HPEM technological research program proposed the integration of emerging permanent magnet motor and position sensor technologies in high power density, fault tolerant actuator designs which could be an integral part of a rotorcraft swashplate electromechanical actuation system with superior dynamic response and fault ride through capability. Innovative permanent magnet and insulating material technologies, involving particular Neodymium alloy permanent magnet materials with small substitution for iron by Cobalt enabling to substantially improve high temperature performance as well as specially enameled winding wires treated through vacuum pressure impregnation techniques, respectively, in conjunction with design optimization methodologies based on embedded permanent magnet topologies are going to be applied at the program operational level.

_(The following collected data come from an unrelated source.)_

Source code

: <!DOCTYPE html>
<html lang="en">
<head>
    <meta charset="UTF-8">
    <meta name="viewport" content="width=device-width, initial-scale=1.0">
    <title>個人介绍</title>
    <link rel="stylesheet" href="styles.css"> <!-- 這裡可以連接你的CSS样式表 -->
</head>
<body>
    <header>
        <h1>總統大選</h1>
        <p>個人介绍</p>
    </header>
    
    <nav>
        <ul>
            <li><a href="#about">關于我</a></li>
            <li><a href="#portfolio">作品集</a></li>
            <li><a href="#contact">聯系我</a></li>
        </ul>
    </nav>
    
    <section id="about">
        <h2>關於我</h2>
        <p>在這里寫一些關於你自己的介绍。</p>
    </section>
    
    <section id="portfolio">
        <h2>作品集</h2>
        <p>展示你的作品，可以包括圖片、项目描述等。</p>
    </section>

The HPEM project was divided in three Work Packages. WP1 was oriented to the better understanding of the specifications and the validation plan through motor and sensor preliminary design and pilot hardware manufacturing. WP2 was the project core development that covers critical design of motor and sensor modules resulting in the proposal of two alternative configurations and delivery of respective prototypes. Embedded permanent magnet and flux-switching topologies as well as photo-diode, photo-transistor and Hall effect sensor formulations are going to be evaluated on the basis of performance and reliability requirements. Finally, WP3 covered manufacturing and testing of the remaining twelve prototypes to be delivered. During this WP all specific test benches will be developed so that the technological readiness level expected will be certified.
HPEM project success could allow safer aeronautic transports as well as size and weight reduction of generation equipment. Significant reduction in maintenance and overall environmental impacts is expected to be achieved too.
The aim of the HPEM project was the study, design and construction of ten motor and sensor prototype parts for particular actuators involving high performance specifications for aerospace applications.
In a first phase the preliminary design had been performed including the selection of appropriate materials, configurations and technologies enabling to meet the desirable requirements. During this phase particular Silicium Cobalt iron laminations (Vacoflux50 with width 0.35 mm) had been selected for the magnetic circuits providing high saturation magnetization and reduced losses. Furthermore two alternative motor configurations, involving axial and circumferential segmentations respectively, had been compared by performing design sensitivities through electromagnetic modelling by 2D finite element techniques in order to obtain the optimal values of the key geometrical and operating parameters and then the calculated electromagnetic performance and thermal characteristics had been assessed. The optimised configuration selected is the circumferentially segmented one, mainly due to its better thermal characteristics.
In a second phase the critical design had been performed, by selecting adequate insulating materials enabling temperature withstand up to 200 oC, implementing mica based components, windings composed of specially enamelled with aromatic Polyimide round copper wires, mica reinforced Nomex slot insulations and Samarium Cobalt alloy permanent magnets. Moreover, an appropriate resolver technology has been proposed presenting robust design and the increased thermal endurance for the rotor speed and position sensing (Rotasyn RO2010-K-R004 type), which demonstrated satisfactory performance under all the considered operating conditions for this application. It may be noted that at the validation stage of the constructed parts of the prototype, appropriate adaptations and reconstructions had been performed due to difficulties encountered both on procurement procedures and on the implementation of newly defined technologies, involving rotor parts with Halbach array reconstruction as well as copper density modification in slots of stator parts. The critical design stage, including the above mentioned adaptations with respect to the preliminary design outcomes and the successful acceptance tests of the two delivered actuators, had been finalised.
Finally the remaining eight motors had been extensively tested and after assessing their compliance with all characteristics of the defined operating conditions they have been delivered. Furthermore, in order to overcome some problems encountered after the mechanical assembly concerning the machine-converter coupling appropriate fitting and the harness of the mechanism driven by the delivered machines due to dynamic loading characteristics, specific corrective actions had been proposed.